Healio spoke with Morawska about the path forward.

Healio: What kind of financial investment would be needed to make buildings safer from respiratory viruses?

Morawska: As we explain in the paper, there is no exact value available neither for the whole world, nor for individual countries. Because there was no realization that this is a risk that can and should be controlled, no proper economic analyses were conducted. However, because the cost of the COVID-19 pandemic is already more than $1 trillion, and because the annual costs of respiratory infections in just the United States alone are of the order of tens of billions of dollars, any investment in building would be a small fraction of this. Estimates suggest that the cost of the investments would be on the order of a 1% increase of the new building costs.
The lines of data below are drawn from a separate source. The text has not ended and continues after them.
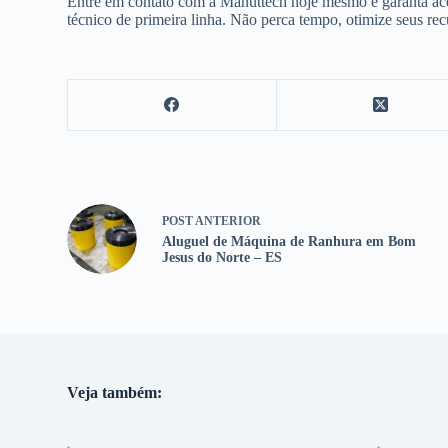
Entre em contato com a Manuttech hoje mesmo e garanta ace
técnico de primeira linha. Não perca tempo, otimize seus re
POST
ANTERIOR
Aluguel de Máquina de Ranhura em Bom
Jesus do Norte – ES
Veja também: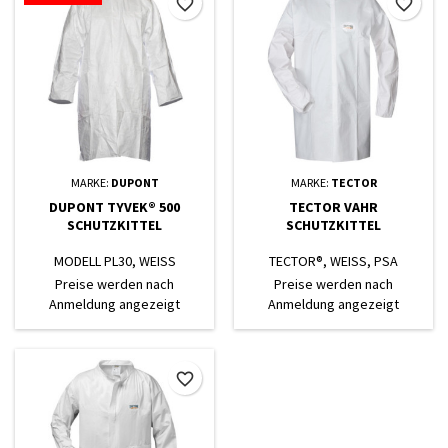
favorite_border
favorite_border
MARKE:
DUPONT
MARKE:
TECTOR
DUPONT TYVEK® 500
TECTOR VAHR
SCHUTZKITTEL
SCHUTZKITTEL
MODELL PL30, WEISS
TECTOR®, WEISS, PSA
KATEGORIE 1
Preise werden nach
Preise werden nach
Anmeldung angezeigt
Anmeldung angezeigt
favorite_border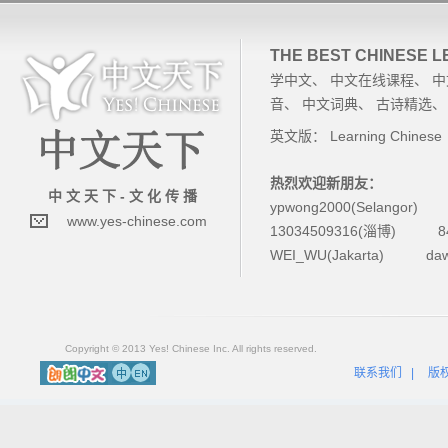
THE BEST CHINESE 
学中文
、
中文在线课程
、
中
音
、
中文词典
、
古诗精选
英文版：
Learning Chinese
热烈欢迎新朋友：
中 文 天 下 - 文 化 传 播
ypwong2000(Selangor)
www.yes-chinese.com
13034509316(淄博)
8
WEI_WU(Jakarta)
da
Copyright © 2013 Yes! Chinese Inc. All rights reserved.
联系我们
|
版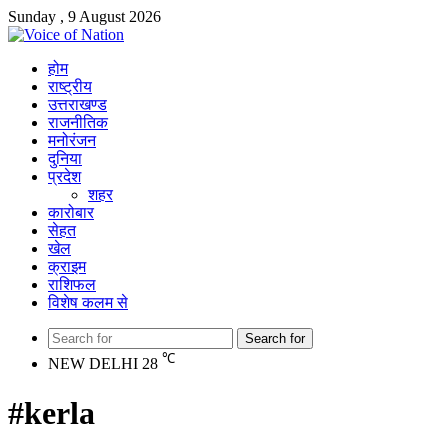
Sunday , 9 August 2026
होम
राष्ट्रीय
उत्तराखण्ड
राजनीतिक
मनोरंजन
दुनिया
प्रदेश
शहर
कारोबार
सेहत
खेल
क्राइम
राशिफल
विशेष कलम से
Search for
℃
NEW DELHI
28
#kerla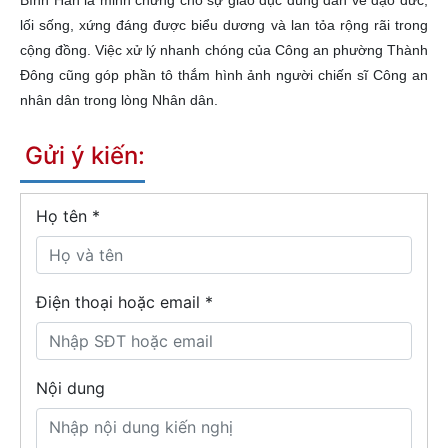
Bình Hàn là minh chứng cho sự giáo dục đúng đắn về đạo đức,
lối sống, xứng đáng được biểu dương và lan tỏa rộng rãi trong
cộng đồng. Việc xử lý nhanh chóng của Công an phường Thành
Đông cũng góp phần tô thắm hình ảnh người chiến sĩ Công an
nhân dân trong lòng Nhân dân.
Gửi ý kiến:
Họ tên
*
Điện thoại hoặc email *
Nội dung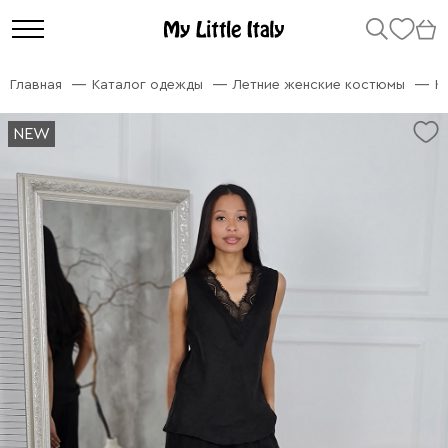
Главная
Каталог одежды
Летние женские костюмы
К
NEW
NEW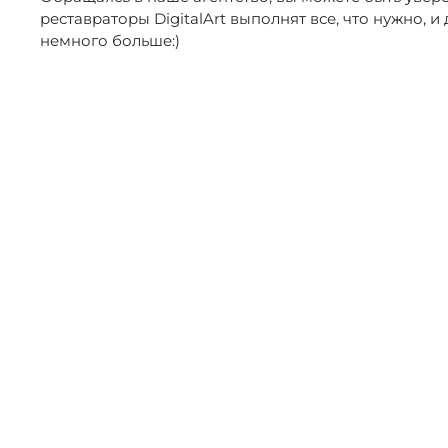
реставраторы DigitalArt выполнят все, что нужно, и
немного больше:)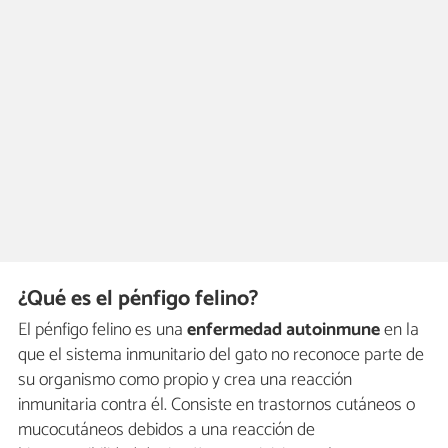
¿Qué es el pénfigo felino?
El pénfigo felino es una
enfermedad autoinmune
en la
que el sistema inmunitario del gato no reconoce parte de
su organismo como propio y crea una reacción
inmunitaria contra él. Consiste en trastornos cutáneos o
mucocutáneos debidos a una reacción de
Healio: Who will write the recommendations they say should be written?

Morawska: Expert groups encompassing all relevant areas of science and engineering.

Healio: What would the recommendations address?

Morawska: How to design buildings, how to equip them in adequate engineering controls, how all the requirements should be linked including low energy consumption.

Healio: What buildings should be prioritized?

Morawska: The well-being of all humans is important, which means all buildings.

Healio: Could the COVID-19 pandemic have been different had these issues been addressed on the level that governments have addressed food and water safety?

Morawska: Tens of millions of cases worldwide would have been prevented, as well as hundreds of thousands of deaths.